■ Work item
Beginning at the line containing "ottoman: none [1243,739,1461,1045]", print every line until the records end, keeping each exactly as it is.

■ Records provided
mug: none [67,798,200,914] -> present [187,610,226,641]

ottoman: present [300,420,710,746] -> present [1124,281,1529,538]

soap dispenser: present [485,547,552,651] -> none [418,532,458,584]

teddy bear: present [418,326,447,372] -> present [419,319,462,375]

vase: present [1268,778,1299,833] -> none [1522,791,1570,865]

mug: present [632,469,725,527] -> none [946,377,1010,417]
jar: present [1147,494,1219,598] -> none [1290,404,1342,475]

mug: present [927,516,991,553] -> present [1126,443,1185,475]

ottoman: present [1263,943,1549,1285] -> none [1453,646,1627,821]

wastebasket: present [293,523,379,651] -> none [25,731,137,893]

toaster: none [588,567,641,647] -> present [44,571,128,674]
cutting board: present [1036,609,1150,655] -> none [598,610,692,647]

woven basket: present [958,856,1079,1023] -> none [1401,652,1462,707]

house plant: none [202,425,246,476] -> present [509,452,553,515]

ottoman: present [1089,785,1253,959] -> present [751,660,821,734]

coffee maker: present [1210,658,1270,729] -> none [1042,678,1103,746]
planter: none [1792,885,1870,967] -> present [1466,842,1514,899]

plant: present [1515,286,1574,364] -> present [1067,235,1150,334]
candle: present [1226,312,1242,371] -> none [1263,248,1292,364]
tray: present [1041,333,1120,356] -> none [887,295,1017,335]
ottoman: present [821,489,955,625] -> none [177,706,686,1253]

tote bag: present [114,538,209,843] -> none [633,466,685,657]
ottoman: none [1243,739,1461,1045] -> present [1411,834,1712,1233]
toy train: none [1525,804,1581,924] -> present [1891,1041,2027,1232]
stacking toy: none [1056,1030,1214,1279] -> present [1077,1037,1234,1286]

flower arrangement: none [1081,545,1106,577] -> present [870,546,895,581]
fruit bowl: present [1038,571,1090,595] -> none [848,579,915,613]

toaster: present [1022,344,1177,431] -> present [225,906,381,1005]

■ Your solution
ottoman: none [1243,739,1461,1045] -> present [1411,834,1712,1233]
toy train: none [1525,804,1581,924] -> present [1891,1041,2027,1232]
stacking toy: none [1056,1030,1214,1279] -> present [1077,1037,1234,1286]

flower arrangement: none [1081,545,1106,577] -> present [870,546,895,581]
fruit bowl: present [1038,571,1090,595] -> none [848,579,915,613]

toaster: present [1022,344,1177,431] -> present [225,906,381,1005]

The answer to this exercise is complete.